In Estate of Senda, 88 TCM 8 (2004), the Tax Court refused to allow valuation discounts for gifts of FLP interests where the formation of the FLP and the gifts were contemporaneous. The Tax Court found that the transfer of stock to the FLP and the immediate gift of FLP interests were part of an integrated transaction to which the step transaction doctrine applied.
While acknowledging that a buy-sell agreement was a bona fide business arrangement, Estate of True, 390 F.3d 1210, nevertheless held that the agreement was not binding for estate tax purposes, since its testamentary intent was to transfer business interests to natural objects of the decedent’s bounty for less than adequate and full consideration. Similarly, Smith v. U.S., 2005-2 USTC ¶60,508 (W.D. Pa.) held that restrictions in the partnership buy-sell agreement should be disregarded in determining the value of gifted interests, since the taxpayer-donor had retained the unilateral ability to amend or modify the partnership agreement.
Estate of Tehan, T.C. Memo 2005-128 illustrates that business agreements among family members may be subject to close IRS scrutiny. The Tax Court held that the value of decedent’s condominium was includible in his estate where his children permitted him to live rent-free in exchange for his payment of real estate taxes, mortgage and maintenance. Since fair market value of rent substantially exceeded the costs being borne by the decedent, the court had little difficulty distinguishing Estate of Barrow, 55 T.C. 666 (1971), a case in which the decedent gave property to his children but rented it back at fair rental value.
Estate of Davies, 394 F.3d 1294 (9th Cir.), aff’g, T.C. Memo 2003-55 denied both a QTIP and general power of appointment marital deduction to a trust which failed to grant the surviving spouse the required lifetime income interest. The 9th Circuit rejected the argument that the trust’s failure was cured by California law, which construes a trust in light of a testator’s intent that the gift qualify for the marital deduction. Here, the trust failed to state an intent that the gift qualify for the marital deduction.
A different result was reached in Sowder v.

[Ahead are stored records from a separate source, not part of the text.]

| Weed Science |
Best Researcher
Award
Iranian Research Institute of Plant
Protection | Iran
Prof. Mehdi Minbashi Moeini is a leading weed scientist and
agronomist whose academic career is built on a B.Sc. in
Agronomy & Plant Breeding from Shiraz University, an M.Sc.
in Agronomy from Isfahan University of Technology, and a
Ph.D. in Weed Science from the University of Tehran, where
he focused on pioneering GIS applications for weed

U.S., __F. Supp.2d __, No. CV-02-0136-WFN (E.D. Wash), where the IRS also denied a marital deduction. Washington state law requires that a bequest intended to qualify for the marital deduction be so construed. In this case, the decedent’s intent that the gift qualify for the marital deduction was established through contemporaneous estate planning documents. The foregoing cases demonstrate the importance of including in the will or trust document an explicit statement to the effect that the testator (or grantor) intends that the marital share qualify for the federal estate tax marital deduction.
In Matter of Goetz, 793 N.Y.S.2d 318, the court held that the taxpayer’s agent, who held a power of attorney, could not amend a revocable trust created by the principal. To eliminate this problem, the trust should explicitly permit an amendment by exercise of power of attorney provided the power of attorney itself specifically refers to amending the trust.
Under Tax Court procedure, a special trial judge often writes an opinion that is adopted by the trial judge, who may modify the opinion without disclosing this to the taxpayer. The taxpayer does not have access to the special trial judge’s opinion. The Supreme Court, in Ballard, 95 AFTR2d 2005-1302, held that the Tax Court may not exclude from the record on appeal reports submitted by the special trial judge, noting that no statute authorized such concealment, and the Tax Court’s own rules did not warrant such concealment. In response to the Supreme Court’s admonishment, the Tax Court has proposed that under Proposed Rule 183, the special trial judge’s recommended findings of fact and conclusion of law be filed and served on the parties, with a reasonable opportunity provided to file exceptions to such findings.